Fragmento del texto –
● ● ● ● ● ● ●

LA VIDA DE MARÍA

María, Madre de Dios

Para nuestra Madre el tiempo ya no pasa, porque ha alcanzado la plenitud de la edad, esa juventud eterna y plena que se consigue en el Cielo.
En la Natividad de Nuestra Señora 

- ¡Es una niña!¡es una niña!, se oye al fondo de la casa de Nazaret. Y el eco salta por la callejuelas estrechas, hasta la plaza. -¡Mirad, mirad qué ojos, son los de su padre...! - Y la barbilla, de su madre... Alborozado desorden en los comentarios. La Niña encantaba nada más verla. Le pondrían por nombre María, y llegaría a ser -a la sazón nadie lo sospechaba- Madre de Dios y Madre nuestra.

En la fiesta de la Natividad de Nuestra Señora, celebramos aquel acontecimiento maravilloso, de trascendental sencillez para la Humanidad.

● ● ● ● ● ● ●

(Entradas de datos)
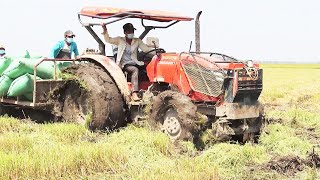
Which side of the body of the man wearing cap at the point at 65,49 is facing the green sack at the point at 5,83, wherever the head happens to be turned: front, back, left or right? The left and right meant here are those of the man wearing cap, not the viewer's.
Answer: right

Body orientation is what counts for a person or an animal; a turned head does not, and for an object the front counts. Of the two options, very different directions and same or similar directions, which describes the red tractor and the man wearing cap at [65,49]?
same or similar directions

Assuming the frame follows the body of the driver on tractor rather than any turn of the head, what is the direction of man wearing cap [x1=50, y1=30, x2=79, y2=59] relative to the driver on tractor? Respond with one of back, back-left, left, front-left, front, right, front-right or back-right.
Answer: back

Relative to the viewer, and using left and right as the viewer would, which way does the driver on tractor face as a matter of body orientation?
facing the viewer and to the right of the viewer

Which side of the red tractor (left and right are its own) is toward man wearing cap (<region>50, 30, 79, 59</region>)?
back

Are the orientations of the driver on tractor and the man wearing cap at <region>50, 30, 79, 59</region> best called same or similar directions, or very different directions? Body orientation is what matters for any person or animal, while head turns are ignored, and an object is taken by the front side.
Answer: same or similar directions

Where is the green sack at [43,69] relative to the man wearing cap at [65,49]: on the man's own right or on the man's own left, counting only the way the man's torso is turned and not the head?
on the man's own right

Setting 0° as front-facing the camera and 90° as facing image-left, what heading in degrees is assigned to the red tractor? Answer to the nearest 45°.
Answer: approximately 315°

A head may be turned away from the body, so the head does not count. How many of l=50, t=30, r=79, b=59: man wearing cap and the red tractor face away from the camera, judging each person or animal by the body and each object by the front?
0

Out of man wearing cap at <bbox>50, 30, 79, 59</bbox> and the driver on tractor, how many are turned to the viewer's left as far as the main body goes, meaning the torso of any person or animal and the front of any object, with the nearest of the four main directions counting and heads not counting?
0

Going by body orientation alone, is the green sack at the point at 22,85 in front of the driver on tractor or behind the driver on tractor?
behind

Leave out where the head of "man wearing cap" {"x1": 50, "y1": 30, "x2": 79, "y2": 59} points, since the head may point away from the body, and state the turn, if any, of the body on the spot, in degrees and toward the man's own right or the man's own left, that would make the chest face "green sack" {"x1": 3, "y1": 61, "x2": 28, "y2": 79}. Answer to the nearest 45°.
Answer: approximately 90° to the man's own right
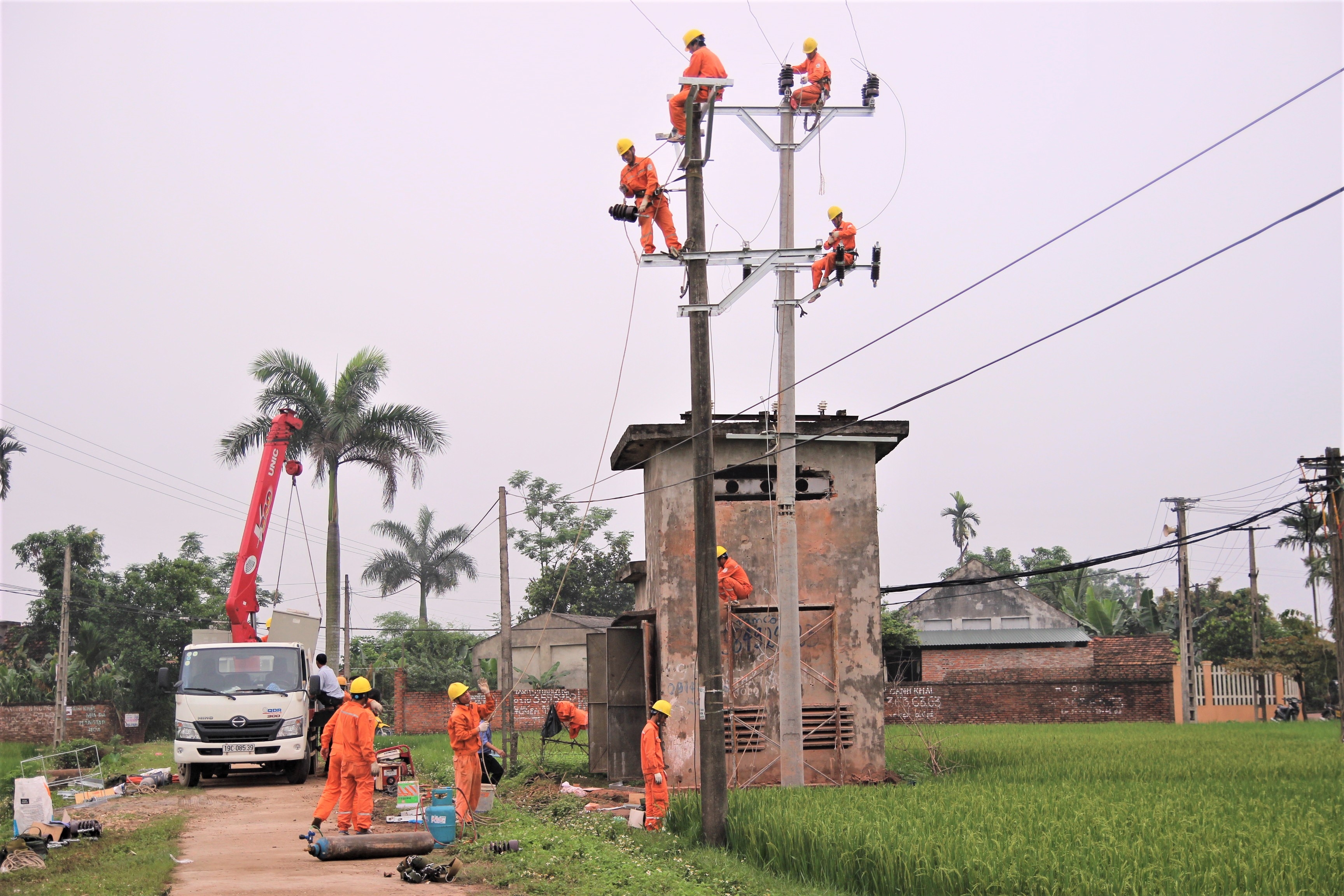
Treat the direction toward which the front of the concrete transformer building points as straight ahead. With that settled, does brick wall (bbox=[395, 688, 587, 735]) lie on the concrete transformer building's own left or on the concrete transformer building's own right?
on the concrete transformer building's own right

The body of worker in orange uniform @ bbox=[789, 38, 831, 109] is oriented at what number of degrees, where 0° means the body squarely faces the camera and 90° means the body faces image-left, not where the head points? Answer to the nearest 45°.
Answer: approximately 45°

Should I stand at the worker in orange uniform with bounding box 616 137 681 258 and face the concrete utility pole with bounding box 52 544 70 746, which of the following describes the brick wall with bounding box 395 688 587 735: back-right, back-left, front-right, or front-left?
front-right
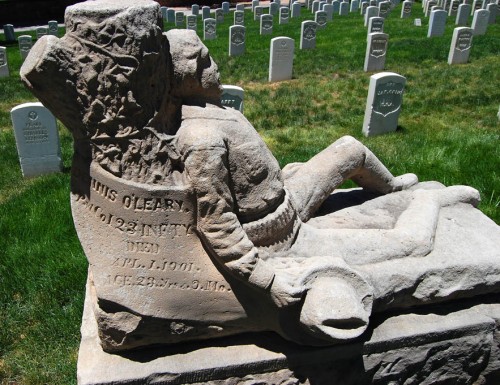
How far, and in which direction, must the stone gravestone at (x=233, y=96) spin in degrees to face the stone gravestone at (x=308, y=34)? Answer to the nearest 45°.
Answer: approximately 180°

● ● ● ● ● ● ●

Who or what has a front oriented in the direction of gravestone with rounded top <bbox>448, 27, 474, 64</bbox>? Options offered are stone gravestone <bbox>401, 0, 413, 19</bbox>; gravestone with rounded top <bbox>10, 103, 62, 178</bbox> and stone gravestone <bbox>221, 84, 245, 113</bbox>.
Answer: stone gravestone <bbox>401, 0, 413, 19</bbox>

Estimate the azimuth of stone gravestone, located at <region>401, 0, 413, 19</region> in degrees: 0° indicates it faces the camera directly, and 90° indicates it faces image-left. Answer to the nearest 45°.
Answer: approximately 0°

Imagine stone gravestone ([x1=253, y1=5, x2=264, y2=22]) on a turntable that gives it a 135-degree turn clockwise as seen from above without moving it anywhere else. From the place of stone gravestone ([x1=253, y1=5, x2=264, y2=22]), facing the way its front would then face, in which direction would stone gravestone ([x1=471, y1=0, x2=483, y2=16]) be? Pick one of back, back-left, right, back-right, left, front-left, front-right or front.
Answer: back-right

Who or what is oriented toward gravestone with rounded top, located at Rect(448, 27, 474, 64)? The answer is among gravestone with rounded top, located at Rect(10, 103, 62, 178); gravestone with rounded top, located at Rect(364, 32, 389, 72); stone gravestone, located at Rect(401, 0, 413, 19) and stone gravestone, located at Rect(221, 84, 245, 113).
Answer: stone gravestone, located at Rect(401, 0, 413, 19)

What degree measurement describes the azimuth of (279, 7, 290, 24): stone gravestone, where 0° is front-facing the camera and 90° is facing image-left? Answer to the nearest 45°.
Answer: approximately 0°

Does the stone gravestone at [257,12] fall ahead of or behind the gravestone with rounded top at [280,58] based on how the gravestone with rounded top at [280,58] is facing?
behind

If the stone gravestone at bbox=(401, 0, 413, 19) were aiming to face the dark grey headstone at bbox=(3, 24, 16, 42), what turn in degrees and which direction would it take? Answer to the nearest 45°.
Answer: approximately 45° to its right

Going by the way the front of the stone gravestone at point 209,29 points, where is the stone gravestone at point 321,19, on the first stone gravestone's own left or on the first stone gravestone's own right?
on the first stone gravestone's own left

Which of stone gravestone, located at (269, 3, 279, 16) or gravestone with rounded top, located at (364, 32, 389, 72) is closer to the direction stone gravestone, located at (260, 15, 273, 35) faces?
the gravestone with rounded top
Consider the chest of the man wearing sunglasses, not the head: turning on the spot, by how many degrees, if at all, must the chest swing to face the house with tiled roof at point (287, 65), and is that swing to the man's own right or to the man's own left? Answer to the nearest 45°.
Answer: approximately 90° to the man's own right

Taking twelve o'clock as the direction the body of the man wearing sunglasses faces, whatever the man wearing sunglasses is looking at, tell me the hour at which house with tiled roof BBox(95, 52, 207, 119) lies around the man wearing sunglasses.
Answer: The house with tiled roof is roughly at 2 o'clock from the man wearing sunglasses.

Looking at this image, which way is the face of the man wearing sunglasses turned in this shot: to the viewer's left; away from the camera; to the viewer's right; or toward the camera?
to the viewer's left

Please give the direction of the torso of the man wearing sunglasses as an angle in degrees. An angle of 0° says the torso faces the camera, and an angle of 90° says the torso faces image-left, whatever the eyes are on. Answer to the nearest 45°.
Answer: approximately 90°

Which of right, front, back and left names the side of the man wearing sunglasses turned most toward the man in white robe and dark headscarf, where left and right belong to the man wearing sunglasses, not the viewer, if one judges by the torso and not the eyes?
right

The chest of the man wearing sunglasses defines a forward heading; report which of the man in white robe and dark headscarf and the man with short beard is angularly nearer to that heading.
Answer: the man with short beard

● ● ● ● ● ● ●

Instrucciones – Reproduce al pie de la letra el pasaje del texto sobre la vida de María que comienza en "LA VIDA DE MARÍA" y termina en "y Madre nuestra.".

Respuesta –
LA VIDA DE MARÍA

María, Madre de Dios

Para nuestra Madre el tiempo ya no pasa, porque ha alcanzado la plenitud de la edad, esa juventud eterna y plena que se consigue en el Cielo.
En la Natividad de Nuestra Señora 

- ¡Es una niña!¡es una niña!, se oye al fondo de la casa de Nazaret. Y el eco salta por la callejuelas estrechas, hasta la plaza. -¡Mirad, mirad qué ojos, son los de su padre...! - Y la barbilla, de su madre... Alborozado desorden en los comentarios. La Niña encantaba nada más verla. Le pondrían por nombre María, y llegaría a ser -a la sazón nadie lo sospechaba- Madre de Dios y Madre nuestra.